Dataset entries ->
◇ ◇ ◇ ◇ ◇ ◇ ◇

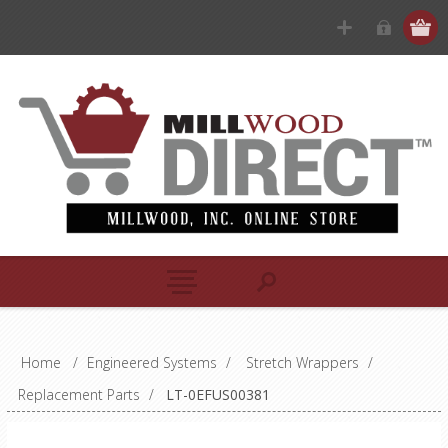
Home
/
Engineered Systems
/
Stretch Wrappers
/
Replacement Parts
/
LT-0EFUS00381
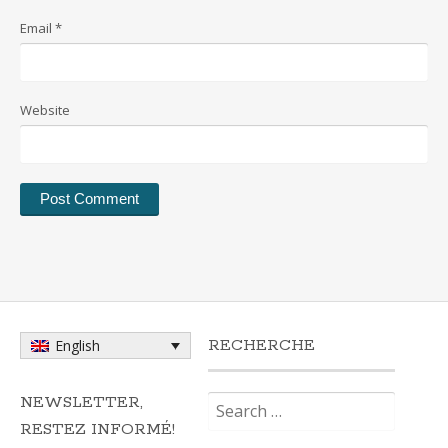
Email
*
Website
RECHERCHE
English
Search
NEWSLETTER,
for:
RESTEZ INFORMÉ!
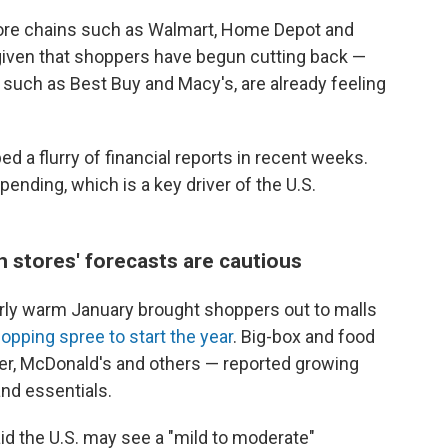
e store chains such as Walmart, Home Depot and
, given that shoppers have begun cutting back —
such as Best Buy and Macy's, are already feeling
d a flurry of financial reports in recent weeks.
nding, which is a key driver of the U.S.
h stores' forecasts are cautious
irly warm January brought shoppers out to malls
opping spree to start the year
. Big-box and food
ger, McDonald's and others — reported growing
and essentials.
d the U.S. may see a "mild to moderate"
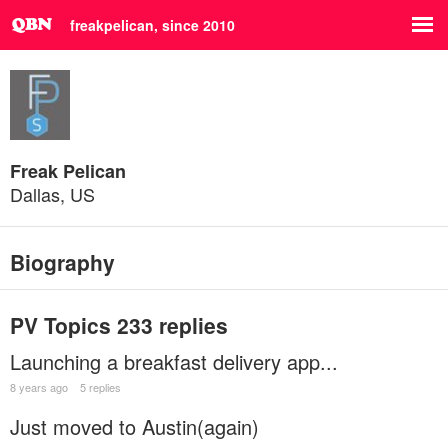
freakpelican, since 2010
Freak Pelican
Dallas, US
Biography
PV Topics
233 replies
Launching a breakfast delivery app...
8 years ago
5 replies
Just moved to Austin(again)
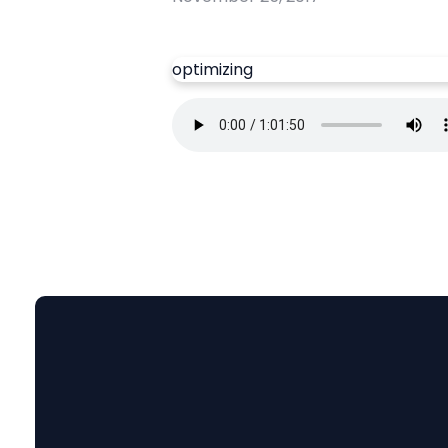
optimizing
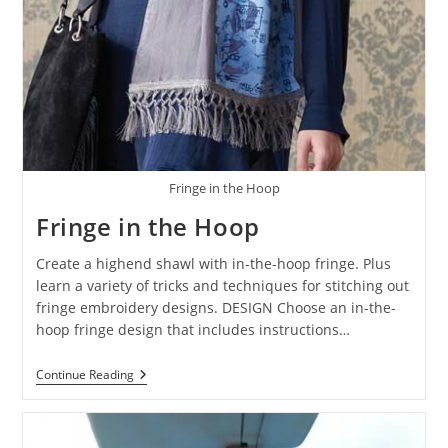
Fringe in the Hoop
Fringe in the Hoop
Create a highend shawl with in-the-hoop fringe. Plus
learn a variety of tricks and techniques for stitching out
fringe embroidery designs. DESIGN Choose an in-the-
hoop fringe design that includes instructions…
Continue Reading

◇ ◇ ◇ ◇ ◇ ◇ ◇

WORK ORDER ->
How many lines of the listing contain the string "that"? Case counts, so give only the number.

ANSWER AREA ->
2